Prodotti ittici dell’acquacoltura nazionale a rischio a causa dell’impennata dei costi di produzione, soprattutto energetici, alimentari e di trasporto. La congiuntura legata alla guerra in Ucraina ha fatto aumentare di oltre il 50% i costi medi di produzione del settore, ma per alcuni fattori di produzione le spese sono più che raddoppiate e raggiungono vette insostenibili.
A lanciare l’allarme è Andrea Fabris, direttore di API (Associazione piscicoltori italiani): “Fino al 2021, il costo maggiore di un impianto di acquacoltura era rappresentato dalle spese di alimentazione che incidevano per circa il 50-65% sul totale. Oggi questa percentuale si è ridotta perché è stata superata dall’aumento di altre voci di spesa, prima fra tutti quella dell’energia”.
Entrando nel dettaglio i costi dell’energia elettrica, utilizzata ad esempio per pompare l’acqua nelle vasche di allevamento, hanno raggiunto aumenti del 200%-300%. Anche il prezzo dell’ossigeno liquido è lievitato del 250%. Sono cresciuti del 35% i costi dei mangimi, senza contare l’aumento delle spese per i trasporti, la logistica e gli imballaggi o il costo degli avannotti. Per chi lavora in mare c’è anche il rincaro dei carburanti agricoli, cui si aggiungono, per tutti gli impianti ittici, gli incrementi di listini dei pezzi di ricambio e delle manutenzioni.
“Già prima della crisi ucraina-russa, da dicembre 2021- gennaio 2022, si erano registrati – spiega Fabris – i primi aumenti dei costi di alimentazione e dell’energia, ma a dare il colpo di grazia è stata la siccità che sta penalizzando soprattutto gli allevamenti ittici d’acqua dolce in alcune zone del Nord Italia. Si è registrata una maggiore necessità di utilizzo dell’acqua dal sottosuolo per alimentare le vasche con conseguenti aggravi sulla bolletta dell’elettricità”.
Tutto questo ha inciso non solo sui costi di produzione diretti che hanno subito un incremento medio del 50%, ma anche sulla programmazione produttiva del settore.

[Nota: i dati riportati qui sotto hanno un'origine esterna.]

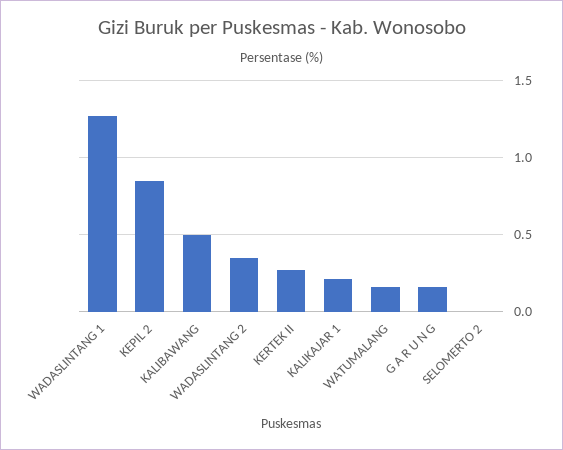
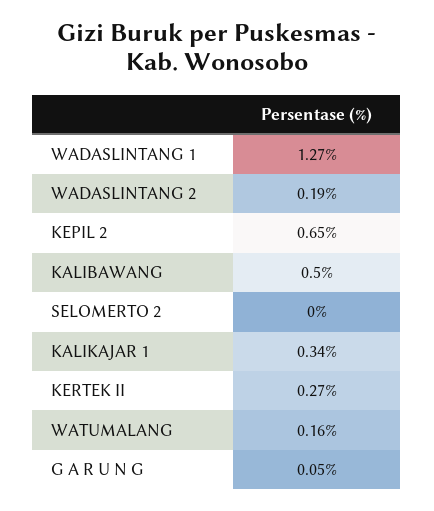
  {
    "WADASLINTANG 1": 1.27,
-   "KEPIL 2": 0.85,
+   "KEPIL 2": 0.65,
    "KALIBAWANG": 0.5,
-   "WADASLINTANG 2": 0.35,
+   "WADASLINTANG 2": 0.19,
    "KERTEK II": 0.27,
-   "KALIKAJAR 1": 0.2,
+   "KALIKAJAR 1": 0.34,
    "WATUMALANG": 0.16,
-   "G A R U N G": 0.15,
+   "G A R U N G": 0.05,
    "SELOMERTO 2": 0
  }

L’itticoltura, come sottolinea Fabris, ha dei cicli di produzione molto lunghi che vanno dai 15 ai 24 o 36 mesi: ad esempio occorrono dai 12 ai 15 mesi per gli allevamenti di trote, per spigole e orate si arriva a 24 mesi fino al massimo dei 7 anni richiesti dal caviale. “A causa della siccità e dei costi elevati di produzione gli allevatori saranno costretti ad anticipare le vendite senza poter mantenere prodotti in stock negli allevamenti – spiega Fabris –. Tenderanno, infatti, a commercializzare pesci di piccola pezzatura rinunciando a una produzione di pregio di una certa dimensione che viene richiesta in determinate periodi dell’anno come le feste natalizie, ma che necessita di una programmazione”.
“Chiediamo quindi al Governo un immediato intervento a sostegno del settore - sottolinea il direttore di API -. Ci sono disponibilità, in questo senso, legate all’utilizzo dei fondi europei per il settore. Mi riferisco alle risorse del Feampa, il Fondo europeo per la pesca e l’acquacoltura. Chiediamo che parte di queste risorse servano compensare gli aumenti dei costi di produzione in modo da garantire la sopravvivenza delle imprese del comparto”.
L’Italia ha prodotto nel 2021oltre 62mila tonnellate di pesci allevati in più di seicento siti produttivi generando quasi 300 milioni di euro di giro d’affari. L’itticoltura del nostro Paese vanta alcuni primati, come quello di primo produttore Ue di trota iridea con 37mila tonnellate, primo produttore di caviale da storione in Europa e secondo nel mondo. Per quanto riguarda le spigole e le orate in Italia se ne producono più di 17mila tonnellate anche se i volumi non coprono il fabbisogno interno. (F.B.)